John Charlton opened the first Spend-less Shoes in Glenelg, South Australia, in 1988. The high-volume, low-cost business was a far cry from Charlton’s first retail job selling footwear for David Jones, but the model of allowing customers to self-select their own shoes by size – a concept that was popular in the US but less so in Australia at the time – proved to be a success.

Today, there are more than 200 Spend-less Shoes around Australia, and the privately owned business is looking for opportunities to expand online and through partnerships with other retailers. It’s all part of Charlton’s plan to survive in today’s more “brutal” retail landscape.

Here, Charlton shares his top priorities for 2019 and why he is happy now when customers return something in-store.

Inside Retail Weekly: Can you provide a snapshot of Spend-less Shoes today: how many stores do you have, how many employees do you have, how many markets do you operate in, what are your annual sales?

* * *

→ **Questions**
1. In the Spend-less Shoes article, why is the business looking to expand online and through partnerships with other retailers?
2. Answer these from the Spend-less Shoes article, one line each:
(a) Where and in what year did the first Spend-less Shoes open?
(b) What was Charlton's first retail job?
(c) How many Spend-less Shoes stores are there around Australia today?
3. Carry on with the Spend-less Shoes article, picking up after its final line.

→ **Provided material**
* * *

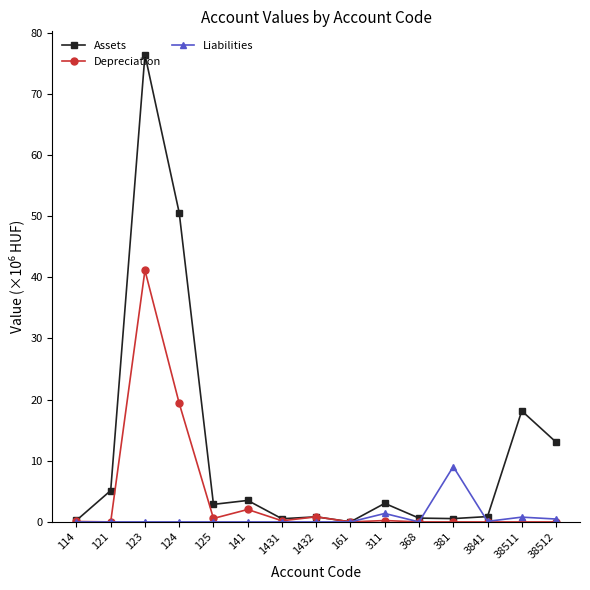

What position from the right is 141?

10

* * *

→ **Answers to the exercise**
1. The expansion is part of John Charlton's plan to survive in today's more "brutal" retail landscape.

2.
(a) Glenelg, South Australia, in 1988.
(b) Selling footwear for David Jones.
(c) More than 200.

3.
John Charlton: We have 215 stores in every state and territory in Australia and around 1000 employees today. We’re always looking at opportunities to grow [overseas], and we still are. But I suppose right now, it would be prudent to make sure our house is in order. The first half of 2018 was great, but the second half was brutal. We have to develop in the online and IT area more to make sure we’re survivors in a more brutal environment. There were some unprecedented changes in 2018 that we haven’t seen before. It’s amazing that they came so quickly.

IRW: ShopperTrak recently reported a double-digit drop in foot traffic in December 2018. As Brand Collective’s Martin Matthews recently pointed out, most retailers haven’t seen a drop like that ever before…

JC: That was the lightbulb moment for me. I kept thinking, what are we doing wrong? Is our stock wrong? Why did we do so well last year and not this year? And then I remember visiting a shopping centre during the school holidays, and I could get a park wherever I wanted. It hit me then that traffic was down. We have to adapt to that environment now. People ask if it’s an apocalypse or a renaissance. In my view, it’s a renaissance, because so many of the old rules are changing. Where do you advertise? Online? Catalogues? It’s all changing.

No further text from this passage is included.